O fogo amigo de Bolsonaro contra seu próprio governo, a cada dia mais improvisado, diante de sucessivas trocas em áreas sensíveis, como educação, meio-ambiente, cultura e direitos humanos, lembra um velho quadro da “Boate do Ali Babá”, humorístico da extinta TV Tupi.

O ator Mário Tupinambá, mais conhecido na TV Globo como o deputado "Camarão", na “Escolinha do Professor Raimundo” original, fazia o papel de um político carioca que adentrava a boate e era cercado pela imprensa com cobranças. Era época do Estado da Guanabara, no município do Rio de Janeiro, após a transferência da capital federal para Brasília. E o velho combatente da oposição, se antecipava às perguntas e falava com eloquência:

-Se falta água nesta cidade, de quem é a culpa? É do goveeerrrno, emendava; Se não temos iluminação pública, de quem é a culpa?, seguia a ladainha, com a pronta resposta: “é do goveeerrrno”. Nisso, um assessor cochicha em seu ouvido (“agora o governador é o senhor”) e o velho político de oposição exclama: “Oh diabo, chega de oposição!” Para quem não está ligando o nome ao personagem em questão, tratava-se do então governador Carlos Lacerda.

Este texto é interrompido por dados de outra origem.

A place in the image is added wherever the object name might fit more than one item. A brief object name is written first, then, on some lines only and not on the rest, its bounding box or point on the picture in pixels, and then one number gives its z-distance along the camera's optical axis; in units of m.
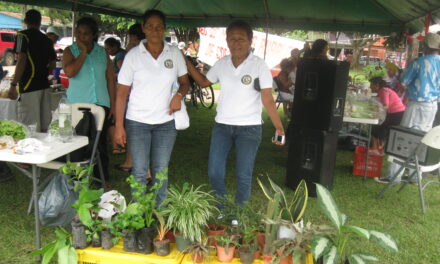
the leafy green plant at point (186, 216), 2.25
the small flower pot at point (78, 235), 2.26
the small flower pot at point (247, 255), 2.20
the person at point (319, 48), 4.99
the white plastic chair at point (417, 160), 3.70
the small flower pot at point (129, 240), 2.24
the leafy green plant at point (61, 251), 2.11
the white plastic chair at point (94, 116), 3.45
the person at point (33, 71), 4.46
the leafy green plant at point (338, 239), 1.97
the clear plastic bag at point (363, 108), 4.96
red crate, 5.12
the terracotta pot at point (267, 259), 2.17
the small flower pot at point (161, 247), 2.24
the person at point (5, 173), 4.35
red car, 18.75
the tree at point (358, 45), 21.00
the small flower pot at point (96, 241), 2.29
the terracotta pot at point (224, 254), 2.22
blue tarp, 23.53
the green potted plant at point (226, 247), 2.21
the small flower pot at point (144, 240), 2.24
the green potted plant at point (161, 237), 2.24
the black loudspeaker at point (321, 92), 4.12
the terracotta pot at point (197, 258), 2.19
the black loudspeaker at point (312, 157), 4.30
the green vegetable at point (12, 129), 2.88
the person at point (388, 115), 5.86
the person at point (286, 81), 7.52
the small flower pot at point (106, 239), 2.27
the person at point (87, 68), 3.67
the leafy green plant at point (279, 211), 2.23
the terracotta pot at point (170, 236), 2.41
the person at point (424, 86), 4.58
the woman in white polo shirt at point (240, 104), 2.88
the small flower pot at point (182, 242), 2.26
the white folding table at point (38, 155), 2.58
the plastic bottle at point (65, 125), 2.96
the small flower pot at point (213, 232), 2.34
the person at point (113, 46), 5.55
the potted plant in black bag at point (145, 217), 2.25
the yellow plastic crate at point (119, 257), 2.21
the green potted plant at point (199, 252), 2.20
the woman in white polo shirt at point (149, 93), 2.74
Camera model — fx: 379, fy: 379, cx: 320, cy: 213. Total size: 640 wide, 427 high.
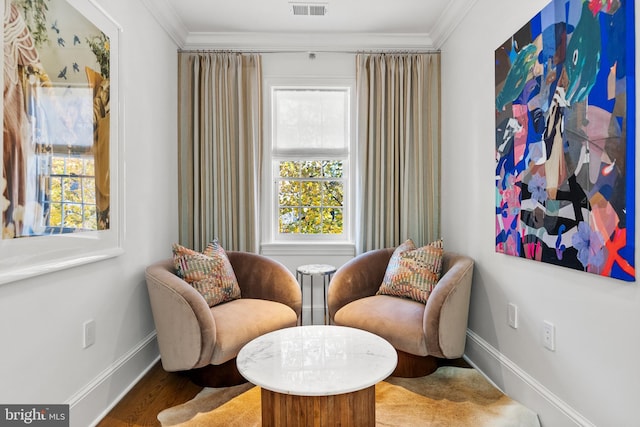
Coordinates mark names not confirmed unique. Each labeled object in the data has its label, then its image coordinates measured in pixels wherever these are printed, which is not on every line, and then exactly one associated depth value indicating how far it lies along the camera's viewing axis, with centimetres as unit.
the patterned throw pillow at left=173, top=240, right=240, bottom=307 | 254
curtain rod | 342
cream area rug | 195
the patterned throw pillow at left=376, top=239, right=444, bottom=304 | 266
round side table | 304
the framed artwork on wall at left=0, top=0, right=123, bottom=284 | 148
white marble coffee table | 151
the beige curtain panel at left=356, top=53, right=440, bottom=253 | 340
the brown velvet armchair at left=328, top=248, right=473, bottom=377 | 226
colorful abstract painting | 144
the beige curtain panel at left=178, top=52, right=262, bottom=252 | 336
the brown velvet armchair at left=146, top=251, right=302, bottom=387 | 214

Quando o governo se aproxima dos 150 dias, está mais do que na hora de Jair Bolsonaro abandonar as trincheiras da oposição, onde bombardeia até seu próprio governo, e tratar de liderar a articulação política nas questões mais importantes. Nem ele nem seus filhos, quando atiram tuítes ou mensagens nas redes sociais estão num estande de tiro, com alvo fixo à frente. As balas perdidas deste fogo amigo estão atingindo o próprio governo, a confiança dos agentes econômicos, dos investidores e dos 55% de cidadãos que o elegeram no 2º turno. Os que nele votaram por “auto-defesa” já estão à procura de botes salva-vidas, temendo o naufrágio precoce.